JUNCKER, L’INDECENTE ARROGANZA DEL POLITICO A VITA

di MATTEO CORSINI

Se i cosiddetti populisti godono di un ormai significativo consenso elettorale è anche perché ci sono politici mantenuti dai pagatori di tasse da decenni come il presidente uscente della Commissione europea, Jean-Claude Juncker.

Il quale, rispondendo a una domanda su cosa farà quando sarà scaduto il suo mandato il prossimo anno, ha risposto:

  • Sono diventato ministro a 27 anni. Da allora ho sempre ricoperto un incarico politico, sempre a scapito della mia vita privata. Ho intenzione di dedicarvi più tempo”.

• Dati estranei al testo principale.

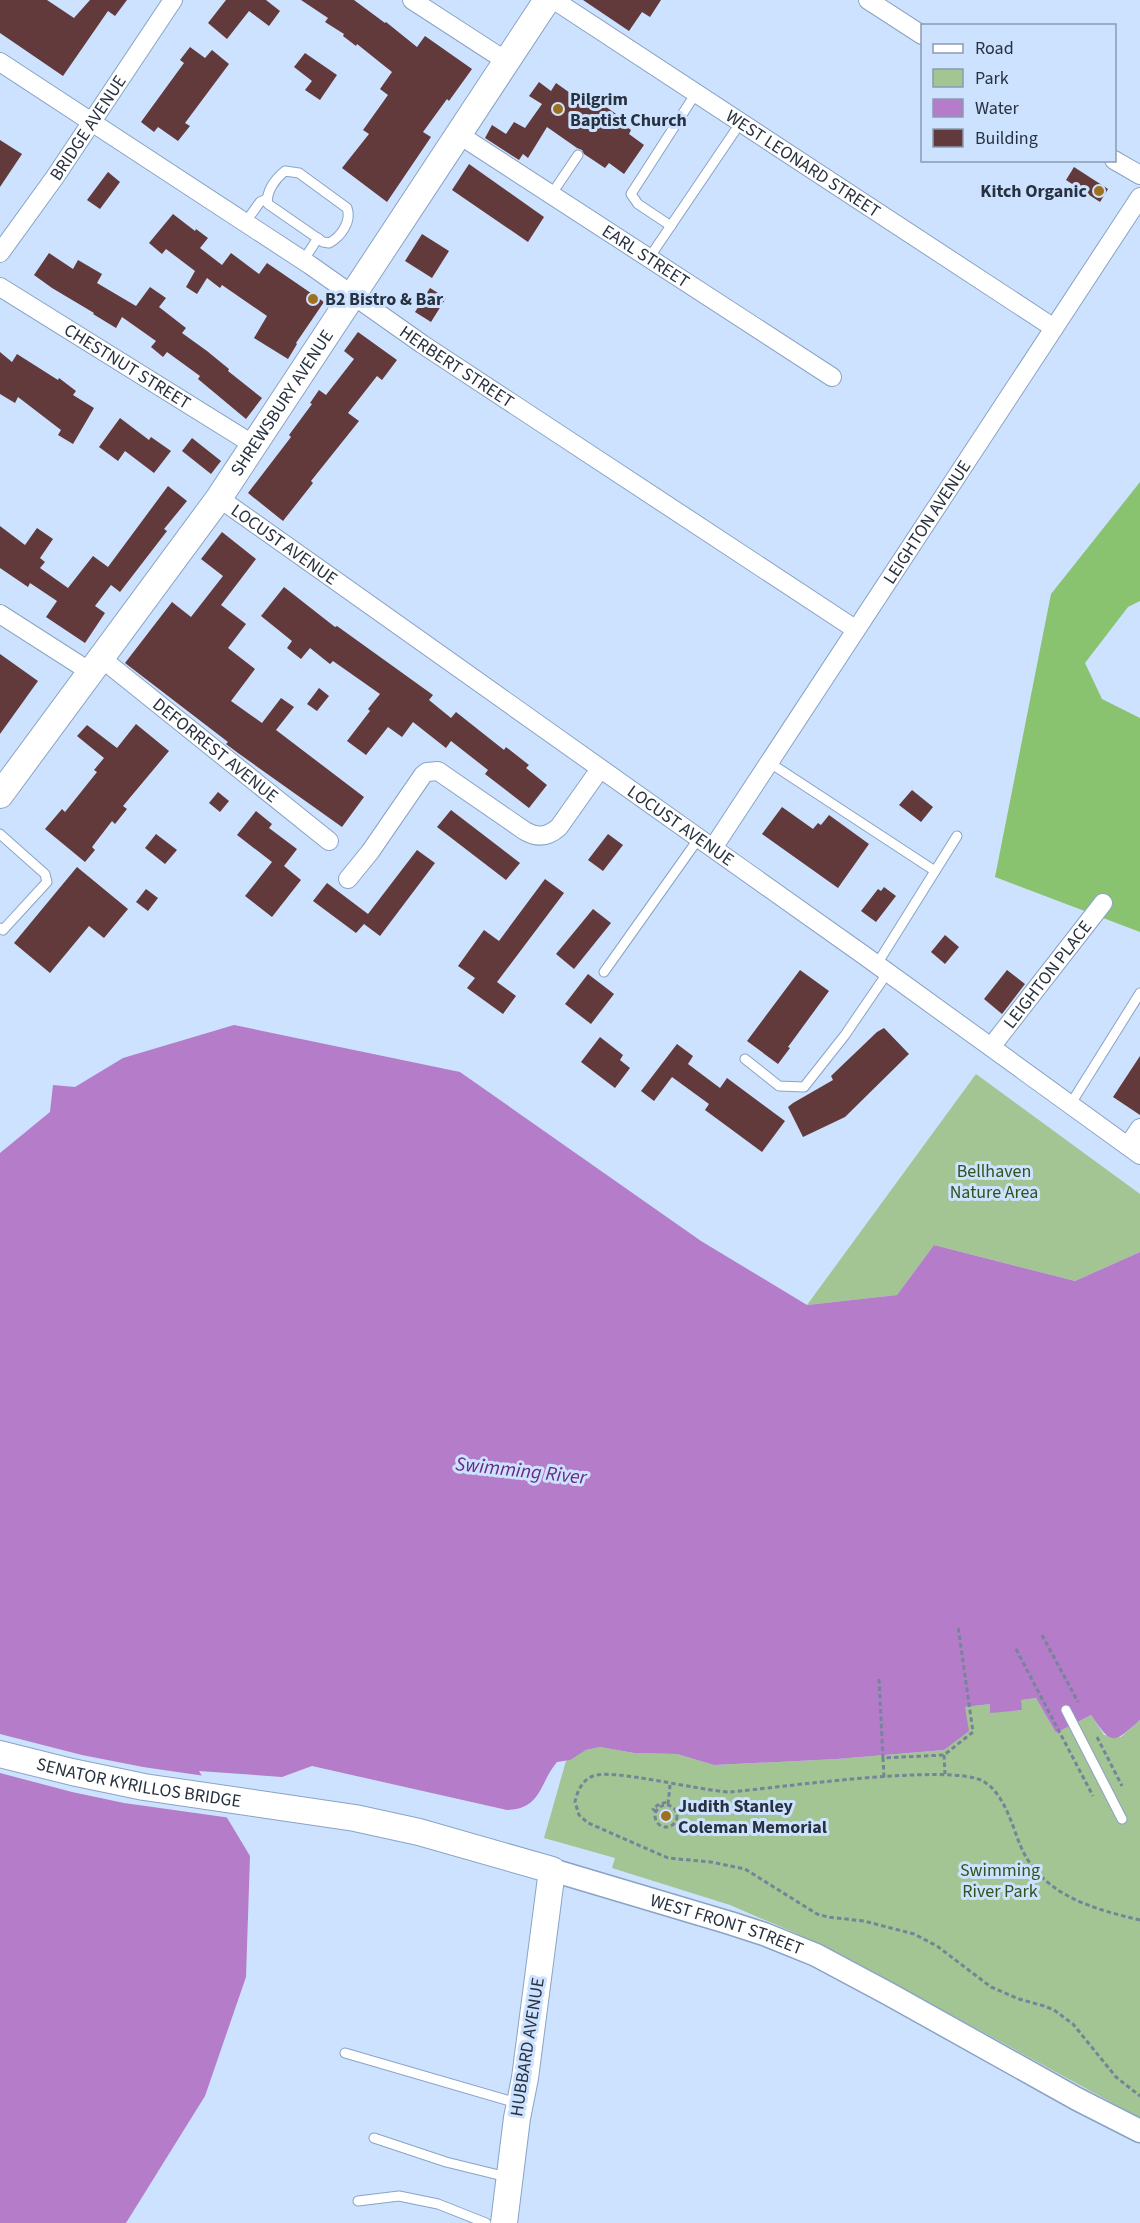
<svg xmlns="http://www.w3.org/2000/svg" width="1140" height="2223" font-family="'Source Sans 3',sans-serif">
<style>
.green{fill:#a2c593}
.forest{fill:#8ac370}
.water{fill:#b47cc9}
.pier{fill:#cce2ff}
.building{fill:#633a3c}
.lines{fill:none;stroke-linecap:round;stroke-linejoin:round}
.service-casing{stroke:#8aa3c5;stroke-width:11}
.minor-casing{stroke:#8aa3c5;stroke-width:20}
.tertiary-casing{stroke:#8aa3c5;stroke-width:25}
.secondary-casing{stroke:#8aa3c5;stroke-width:28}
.path{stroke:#758499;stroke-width:3;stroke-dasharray:4.5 3;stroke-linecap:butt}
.service{stroke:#fff;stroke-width:9}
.minor{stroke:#fff;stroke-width:18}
.tertiary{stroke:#fff;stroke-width:22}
.secondary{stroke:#fff;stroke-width:26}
.poi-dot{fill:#9e7122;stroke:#cce2ff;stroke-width:2}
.labels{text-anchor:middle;stroke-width:6;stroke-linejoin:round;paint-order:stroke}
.poi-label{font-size:18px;font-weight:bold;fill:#27313f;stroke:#cce2ff;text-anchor:start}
.street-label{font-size:18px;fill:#27313f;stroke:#cce2ff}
.park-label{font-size:18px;fill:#2e531b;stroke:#cce2ff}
.water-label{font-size:20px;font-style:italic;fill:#6c2683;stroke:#cce2ff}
</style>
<rect width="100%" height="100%" fill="#cce2ff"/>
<g class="green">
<path d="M976,1074l164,120v58l-65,29 -141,-36 -37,50 -90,10z"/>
<path d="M1036,1698l20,35 35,-18 13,20 17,2 19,-17v398l-289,-158 -56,-27 -65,-28 -118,-37 3,-10 -71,-20 22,-77 20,-11 14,-3 34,6 43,1 37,11 123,-6 107,-9 21,-43 25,-3v8l32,-2 -2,-10z"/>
</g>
<path class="forest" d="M1140,482v119l-12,6 -43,56 17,36 38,19v214l-145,-55 56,-283z"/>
<path class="water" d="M234,1025l226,47 241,169 106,64 90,-10 37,-50 141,36 65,-29v468c-27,24 -28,26 -49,-5l-35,18 -20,-35 -15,2 1,10 -32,3v-9l-25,3 4,24 -25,19 -107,9 -123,6 -37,-11 -43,-1 -34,-6 -14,3 -16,10 -13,2c-18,21 -15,47 -50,48l-195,-44 -30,11 -83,-6 51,85 -4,121 -41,119 -79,127h-126v-1070l50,-41 3,-27 22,2 48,-29z"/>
<path class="pier" d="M0,1734l82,21 61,12 62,9 26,42 -107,-15 -52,-11 -72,-19z"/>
<g class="building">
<path d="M0,0h47l27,18 16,-18h37l-12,16 -7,-5 -45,65 -63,-43z"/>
<path d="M226,0h40l14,11 -11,15 -20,-15 -22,28 -19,-16z"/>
<path d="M301,0h53l31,23 1,-1 31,25 8,-11 47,33 -23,32 -2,-2 -24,33 8,5 -44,65 -45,-34 27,-34 -6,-4 25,-35 -8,-6 12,-17 -35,-28 -1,2 -13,-10 1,-2 -19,-12 3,-4z"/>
<path d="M583,0h78l-11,17 -8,-5 -13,19z"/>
<path d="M190,47l15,11 7,-8 17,14 -44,59 5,3 -12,15 -20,-14 -4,5 -13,-10 43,-59 -4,-3z"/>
<path d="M305,53l32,22 -17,25 -15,-10 7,-9 -18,-14z"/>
<path d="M539,82l12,9 5,-8 31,22 5,-8 24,17 -3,3 18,13 -2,4 15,11 -20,29 -15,-11 -4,5 -21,-14 -2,-4 -5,-2 -30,-21 -19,31 -5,-4 -4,6 -34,-22 7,-13 14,9 8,-12 11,6 17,-24 -13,-8z"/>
<path d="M0,140l22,14 -22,33z"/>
<path d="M469,164l75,53 -16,25 -76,-52z"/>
<path d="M1074,167l34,22 -8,13 -34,-22z"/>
<path d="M108,172l12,10 -20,27 -13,-9z"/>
<path d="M173,214l22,17 1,-2 12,9 -8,10 22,17 9,-12 28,21 8,-11 57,39 -28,41 1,1 -9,15 -34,-21 13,-22 -45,-31 -2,3 -13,-10 -10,16 -11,-7 9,-16 -29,-22 -4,5 -13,-11z"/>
<path d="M422,234l27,17 -17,27 -27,-17z"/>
<path d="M49,253l24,16 5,-9 24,14 -5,9 39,23 14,-19 16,11 -7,9 27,21 -4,5 25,18 22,18 -1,2 34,27 -16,21 -48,-40 2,-3 -33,-24 -4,5 -12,-10 5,-6 -34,-24 -6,11 -23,-14 1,-1 -42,-25 -18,-13z"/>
<path d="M430,288l16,10 -15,24 -16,-10z"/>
<path d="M358,332l39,28 -15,20 -5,-4 -29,37 11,8 -48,60 2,2 -30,38 -35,-28 43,-56 -2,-2 23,-31 -2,-1 9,-13 7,5 28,-36 -10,-8z"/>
<path d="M0,352l12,10 5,-8 41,26 1,-2 17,13 -3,4 21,13 -21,36 -15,-9 3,-5 -43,-33 -3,6 -15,-9z"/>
<path d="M120,418l29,22 2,-3 20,14 -17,22 -29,-22 -7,10 -19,-14z"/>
<path d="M192,438l29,23 -10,13 -29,-23z"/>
<path d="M168,486l19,15 -23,28 3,2 -47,61 -9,-7 -16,21 10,7 -20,30 -39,-26 11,-16 -27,-18 -2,4 -28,-19v-42l25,19 12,-17 16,11 -13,19 5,4 -5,6 28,20 25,-32 15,11z"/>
<path d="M222,532l34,27 -35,46 25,19 -18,24 27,21 -24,32 31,22 19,-25 13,9 -18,23 88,67 -22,30 -104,-74 -12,-9 2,-2 -103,-79 47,-61 19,15 32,-41 -22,-17z"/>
<path d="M284,587l51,40 2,-1 96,69 -4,5 22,18 5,-6 48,38 2,-3 23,18 -3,3 21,17 -18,23 -44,-34 3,-4 -37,-29 -5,7 -33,-26 -11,15 -14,-10 -22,28 -19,-14 23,-30 -2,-2 12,-15 -47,-33 -3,3 -20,-16 -9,11 -14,-11 5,-7 -31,-25z"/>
<path d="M0,654l38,27 -38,53z"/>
<path d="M319,688l10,8 -12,15 -10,-7z"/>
<path d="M136,724l33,27 -46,55 4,3 -12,15 -3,-3 -20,26 3,3 -10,12 -40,-33 17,-20 3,3 32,-40 -3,-2 10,-12 -27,-22 10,-11 30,23z"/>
<path d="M912,790l21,17 -12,15 -22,-17z"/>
<path d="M218,792l11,9 -9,11 -11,-9z"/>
<path d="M782,807l31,22 5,-6 3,2 8,-10 40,29 -31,44 -76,-54z"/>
<path d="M451,810l69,53 -14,17 -69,-53z"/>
<path d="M256,811l16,13 -3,4 28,21 -13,17 17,14 -29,37 -27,-21 27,-34 -35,-27z"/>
<path d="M156,834l21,16 -12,14 -20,-16z"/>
<path d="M608,834l15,11 -20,26 -15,-11z"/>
<path d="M417,850l18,13 -55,73 -16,-12 -8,9 -43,-32 14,-18 41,31z"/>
<path d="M77,867l51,42 -24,29 -15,-12 -39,47 -36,-30z"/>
<path d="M545,879l19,14 -67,89 19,14 -13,18 -36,-26 8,-10 -17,-12 26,-36 15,11z"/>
<path d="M884,887l12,9 -20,26 -15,-11 17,-22 3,2z"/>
<path d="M146,889l12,9 -10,13 -12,-9z"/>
<path d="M593,909l18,14 -37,46 -18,-15z"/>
<path d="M945,935l14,12 -14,17 -14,-12z"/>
<path d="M800,970l29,21 -41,56 2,1 -12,16 -31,-23z"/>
<path d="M1007,970l18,14 -23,30 -18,-15z"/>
<path d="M588,974l26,20 -23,30 -26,-20z"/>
<path d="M884,1028l25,26 -64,63 -42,20 -15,-30 5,-4 40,-23 -2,-4 46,-44z"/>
<path d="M600,1037l23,18 -3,5 10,8 -15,20 -34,-26z"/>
<path d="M677,1044l16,12 -5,8 32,24 7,-10 58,43 -23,31 -57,-42 4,-6 -37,-27 -18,24 -13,-10z"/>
<path d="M1140,1056v59l-27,-18z"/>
</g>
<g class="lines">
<g class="service-casing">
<g id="service">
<path d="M285,171l14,2 48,35c5,13 -6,29 -18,35l-6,-1 -55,-38c-3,-12 8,-26 17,-33z"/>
<path d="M551,195l27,-40"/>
<path d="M245,223l15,-21 7,-3"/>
<path d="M671,226l-33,-22 -7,-10 65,-101"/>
<path d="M649,258l92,-136"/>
<path d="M303,261l15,-23"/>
<path d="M770,763l165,108"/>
<path d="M0,834l45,40 2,8 -44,48 -3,-2"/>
<path d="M877,964l80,-128"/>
<path d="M604,972l95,-134"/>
<path d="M745,1059l34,27 25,1 41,-52 43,-63"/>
<path d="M1070,1105l70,-112"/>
<path d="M1066,1710l56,109"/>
<path d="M345,2053l172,50"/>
<path d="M374,2138l72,24 61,15"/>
<path d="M358,2201l41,-5 39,8 48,19"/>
</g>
</g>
<g class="minor-casing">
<g id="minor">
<path d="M412,0l94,61"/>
<path id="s1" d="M554,0l500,328"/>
<path d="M868,0l54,35"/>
<path id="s2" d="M0,62l310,203 112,79 433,285"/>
<path id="s3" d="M458,134l374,243"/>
<path d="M1114,160l26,15"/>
<path id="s4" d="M0,253l55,-76 118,-177"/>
<path id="s5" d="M0,287l254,158"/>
<path id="s6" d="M219,498l646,458 275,199"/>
<path d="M0,614l92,59"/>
<path id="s7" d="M101,658l228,183"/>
<path id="s8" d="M713,848l427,-651"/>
<path d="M348,879l22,-27 53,-77 4,-3 11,-1 87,60c12,7 23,6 34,-4l41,-58"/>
<path id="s9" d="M991,1047l112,-144"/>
<path d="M1128,1146l12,-18"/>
</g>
</g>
<g class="tertiary-casing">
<g id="tertiary">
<path id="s10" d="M552,1870l178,53 34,11 52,21 73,39 188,105 63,32"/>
</g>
</g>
<g class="secondary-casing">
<g id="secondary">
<path id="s11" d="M0,795l219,-297 328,-498"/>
<path id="s12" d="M0,1754l72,18 72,15 211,31 64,14 133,38 -27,208 -8,40 -13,105"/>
</g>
</g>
<g class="path">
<path d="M1042,1635l36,67"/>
<path d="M1016,1649l77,147"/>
<path d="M879,1679l4,79"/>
<path d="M1097,1737l25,49"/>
<path d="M944,1755l1,19"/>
<path d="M884,1777l-1,-19 61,-3 29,-23 -15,-106"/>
<path d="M668,1804l2,-19"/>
<circle cx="666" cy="1816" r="11"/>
<path d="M656,1812l-3,-3 6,-5 9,-2"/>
<path d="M1140,1920c-47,-11 -98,-25 -119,-73 -9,-21 -16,-53 -38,-66 -33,-18 -207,7 -253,11 -30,-1 -119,-24 -137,-16 -11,4 -16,16 -18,26l4,13 9,8 80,35 43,4 34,7 72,45 11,3 36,4 50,13 23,12 54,41 28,12 25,7 10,4 19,14 43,53 24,19"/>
</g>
<use href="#service" class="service"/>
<use href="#minor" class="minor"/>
<use href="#tertiary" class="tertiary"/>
<use href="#secondary" class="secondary"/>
</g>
<g class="poi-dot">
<circle cx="558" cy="109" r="6"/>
<circle cx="1099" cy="191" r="6"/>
<circle cx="313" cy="299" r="6"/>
<circle cx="666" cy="1816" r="6"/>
</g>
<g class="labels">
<g class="poi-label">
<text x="570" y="105">Pilgrim<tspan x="570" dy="21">Baptist Church</tspan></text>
<text x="1087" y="197" text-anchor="end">Kitch Organic</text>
<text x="325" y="305">B2 Bistro &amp; Bar</text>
<text x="678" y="1812">Judith Stanley<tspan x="678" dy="21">Coleman Memorial</tspan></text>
</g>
<g class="street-label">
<text dy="6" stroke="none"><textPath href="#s4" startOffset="153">BRIDGE AVENUE</textPath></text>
<text dy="6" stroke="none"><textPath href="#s1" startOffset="298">WEST LEONARD STREET</textPath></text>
<text dy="6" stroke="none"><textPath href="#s3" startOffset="224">EARL STREET</textPath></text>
<text dy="6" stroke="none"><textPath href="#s5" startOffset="150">CHESTNUT STREET</textPath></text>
<text dy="6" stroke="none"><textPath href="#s2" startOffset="549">HERBERT STREET</textPath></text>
<text dy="6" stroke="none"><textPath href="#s11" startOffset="483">SHREWSBURY AVENUE</textPath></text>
<text dy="6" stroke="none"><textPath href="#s8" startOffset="390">LEIGHTON AVENUE</textPath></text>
<text dy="6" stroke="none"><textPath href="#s6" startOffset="80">LOCUST AVENUE</textPath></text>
<text dy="6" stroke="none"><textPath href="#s7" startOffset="147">DEFORREST AVENUE</textPath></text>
<text dy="6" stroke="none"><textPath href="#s6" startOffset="566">LOCUST AVENUE</textPath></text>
<text dy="6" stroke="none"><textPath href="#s9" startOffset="92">LEIGHTON PLACE</textPath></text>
<text dy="6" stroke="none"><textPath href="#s12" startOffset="142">SENATOR KYRILLOS BRIDGE</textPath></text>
<text dy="6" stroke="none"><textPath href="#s10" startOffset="183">WEST FRONT STREET</textPath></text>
<text transform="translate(527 2047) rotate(-81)" y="6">HUBBARD AVENUE</text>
</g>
<g class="park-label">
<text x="994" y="1177">Bellhaven<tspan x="994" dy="21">Nature Area</tspan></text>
<text x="1000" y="1876">Swimming<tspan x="1000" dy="21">River Park</tspan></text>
</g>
<g class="water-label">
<text transform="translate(521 1470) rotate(6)" y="7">Swimming River</text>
</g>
</g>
<rect x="921" y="24" width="195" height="138" fill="#cce2ff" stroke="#8a9bb2" stroke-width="1.5"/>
<rect x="933" y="44" width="30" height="9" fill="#ffffff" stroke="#8a9bb2" stroke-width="1.5"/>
<text x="975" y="54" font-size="18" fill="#27313f">Road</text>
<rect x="933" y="69" width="30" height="18" fill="#a2c593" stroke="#8a9bb2" stroke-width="1.5"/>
<text x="975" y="84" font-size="18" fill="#27313f">Park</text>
<rect x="933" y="99" width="30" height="18" fill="#b47cc9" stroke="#8a9bb2" stroke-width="1.5"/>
<text x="975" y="114" font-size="18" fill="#27313f">Water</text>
<rect x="933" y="129" width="30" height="18" fill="#633a3c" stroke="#8a9bb2" stroke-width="1.5"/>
<text x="975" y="144" font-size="18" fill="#27313f">Building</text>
</svg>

Juncker avrà 65 anni quando lascerà libera la poltrona di presidente della Commissione europea. Sarà stato a carico dei pagatori di tasse per 38 anni e continuerà a esserlo anche da (eventuale) pensionato fino alla fine dei suoi giorni.

Suppongo che non sarebbero stati pochi i concittadini europei che si sarebbero fatti una ragione se Juncker avesse preferito dedicare più tempo alla vita privata, magari smettendo di gravare sulle tasche altrui.

Ognuno è ovviamente libero di affermare quello che vuole, ma nessun medico ha ordinato a Juncker di restare (avidamente) attaccato a poltrone politiche per tutta la sua vita da adulto.

Evitare di fare anche affermazioni sul (presunto) sacrificio in termini di vita privata sarebbe segno di decenza. Che evidentemente manca.